WHAT IS BEING ASKED –
Lines holding the string "Marina" are the ones to copy; find them all in the data.

SOURCE MATERIAL –
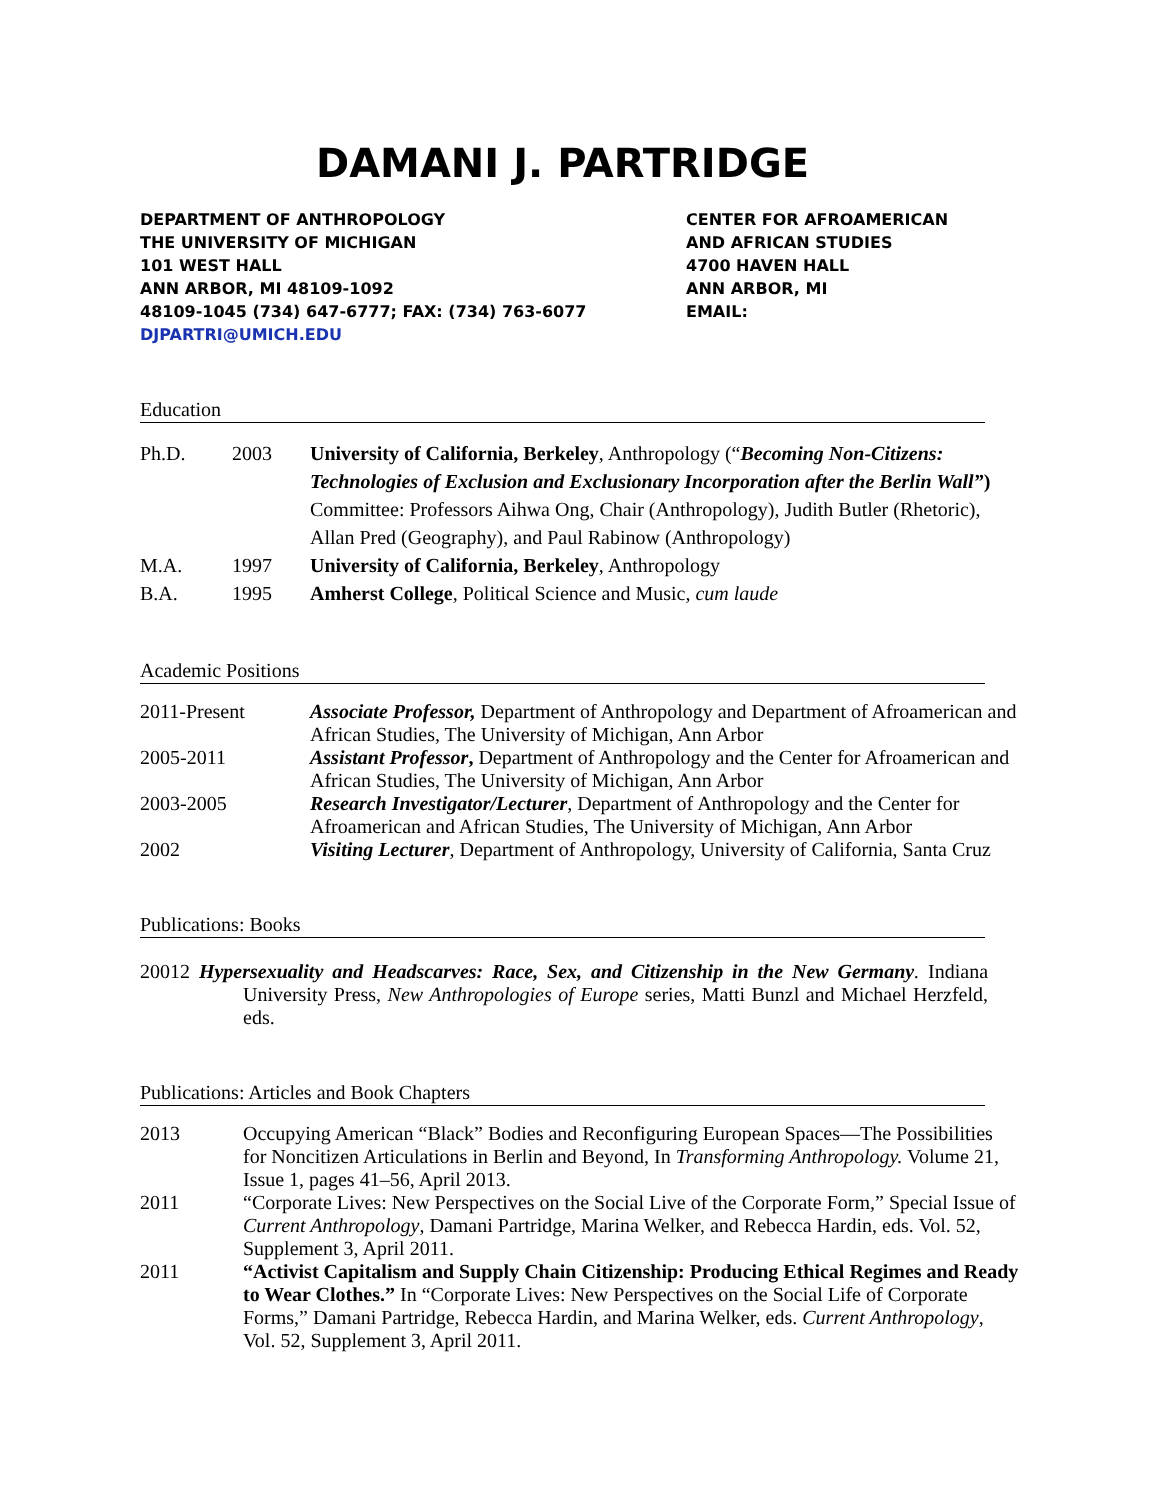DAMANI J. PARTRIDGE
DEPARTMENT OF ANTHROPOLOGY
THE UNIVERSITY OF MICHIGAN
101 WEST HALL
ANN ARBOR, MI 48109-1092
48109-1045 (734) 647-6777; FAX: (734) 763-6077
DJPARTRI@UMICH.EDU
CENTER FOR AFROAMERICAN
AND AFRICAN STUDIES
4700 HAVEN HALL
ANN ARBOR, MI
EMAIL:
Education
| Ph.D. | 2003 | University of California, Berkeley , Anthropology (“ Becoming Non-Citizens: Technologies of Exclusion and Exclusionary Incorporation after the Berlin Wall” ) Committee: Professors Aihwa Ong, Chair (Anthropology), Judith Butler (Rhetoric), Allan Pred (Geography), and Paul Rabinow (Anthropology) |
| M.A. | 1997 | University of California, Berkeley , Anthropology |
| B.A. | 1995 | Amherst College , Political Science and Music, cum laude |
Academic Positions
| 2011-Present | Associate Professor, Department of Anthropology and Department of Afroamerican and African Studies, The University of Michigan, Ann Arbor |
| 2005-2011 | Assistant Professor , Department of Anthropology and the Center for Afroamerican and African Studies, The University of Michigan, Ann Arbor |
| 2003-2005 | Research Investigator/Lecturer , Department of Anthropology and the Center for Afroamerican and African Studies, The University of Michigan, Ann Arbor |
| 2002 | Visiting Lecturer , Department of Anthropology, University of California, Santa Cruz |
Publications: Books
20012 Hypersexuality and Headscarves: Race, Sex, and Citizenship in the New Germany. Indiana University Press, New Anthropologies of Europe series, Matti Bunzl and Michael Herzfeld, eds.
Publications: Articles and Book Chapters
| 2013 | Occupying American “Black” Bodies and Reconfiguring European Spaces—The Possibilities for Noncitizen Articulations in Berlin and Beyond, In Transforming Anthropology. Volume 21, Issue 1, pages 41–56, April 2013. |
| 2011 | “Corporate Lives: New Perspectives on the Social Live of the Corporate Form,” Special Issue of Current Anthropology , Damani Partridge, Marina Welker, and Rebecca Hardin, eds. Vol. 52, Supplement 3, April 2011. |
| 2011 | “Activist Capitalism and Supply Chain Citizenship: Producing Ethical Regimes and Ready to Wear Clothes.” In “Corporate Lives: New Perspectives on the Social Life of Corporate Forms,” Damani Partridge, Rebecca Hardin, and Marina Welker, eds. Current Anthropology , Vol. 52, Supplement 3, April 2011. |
--
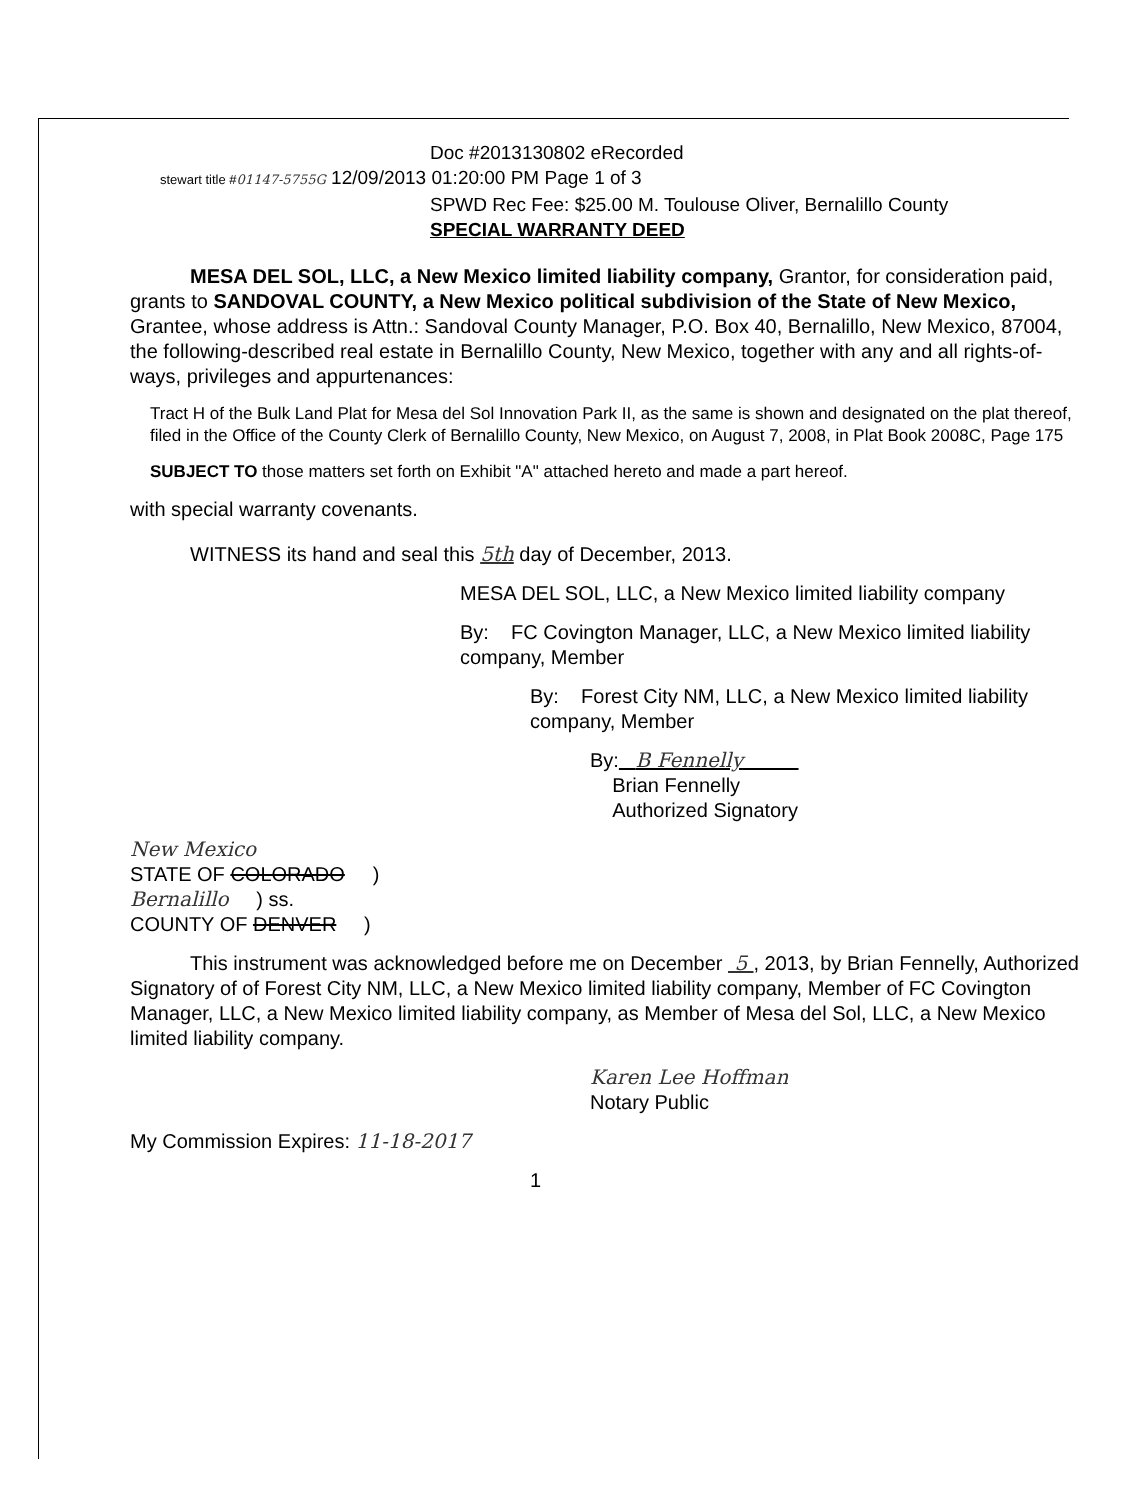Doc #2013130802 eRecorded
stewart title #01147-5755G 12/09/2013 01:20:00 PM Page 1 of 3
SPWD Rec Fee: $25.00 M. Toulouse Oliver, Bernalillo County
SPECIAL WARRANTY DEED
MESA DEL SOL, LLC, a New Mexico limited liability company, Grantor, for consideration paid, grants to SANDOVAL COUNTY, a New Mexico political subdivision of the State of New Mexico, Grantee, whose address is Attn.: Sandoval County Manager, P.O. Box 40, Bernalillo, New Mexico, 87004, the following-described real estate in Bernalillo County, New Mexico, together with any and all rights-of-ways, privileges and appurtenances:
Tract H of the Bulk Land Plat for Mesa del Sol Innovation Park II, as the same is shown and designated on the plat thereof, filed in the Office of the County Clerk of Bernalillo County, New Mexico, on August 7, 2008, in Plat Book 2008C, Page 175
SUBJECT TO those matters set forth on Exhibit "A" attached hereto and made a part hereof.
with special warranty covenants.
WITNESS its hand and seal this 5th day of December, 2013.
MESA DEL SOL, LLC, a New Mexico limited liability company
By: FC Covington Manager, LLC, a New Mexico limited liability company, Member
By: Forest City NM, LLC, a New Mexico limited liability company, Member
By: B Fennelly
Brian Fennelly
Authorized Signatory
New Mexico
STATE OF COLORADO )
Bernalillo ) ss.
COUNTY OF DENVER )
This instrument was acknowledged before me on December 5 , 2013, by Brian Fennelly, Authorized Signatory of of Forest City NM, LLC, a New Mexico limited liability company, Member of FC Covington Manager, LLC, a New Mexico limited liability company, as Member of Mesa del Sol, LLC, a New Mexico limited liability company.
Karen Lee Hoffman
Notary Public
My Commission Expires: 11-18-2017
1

TASK RESULT –
| 2011 | “Corporate Lives: New Perspectives on the Social Live of the Corporate Form,” Special Issue of Current Anthropology , Damani Partridge, Marina Welker, and Rebecca Hardin, eds. Vol. 52, Supplement 3, April 2011. |
| 2011 | “Activist Capitalism and Supply Chain Citizenship: Producing Ethical Regimes and Ready to Wear Clothes.” In “Corporate Lives: New Perspectives on the Social Life of Corporate Forms,” Damani Partridge, Rebecca Hardin, and Marina Welker, eds. Current Anthropology , Vol. 52, Supplement 3, April 2011. |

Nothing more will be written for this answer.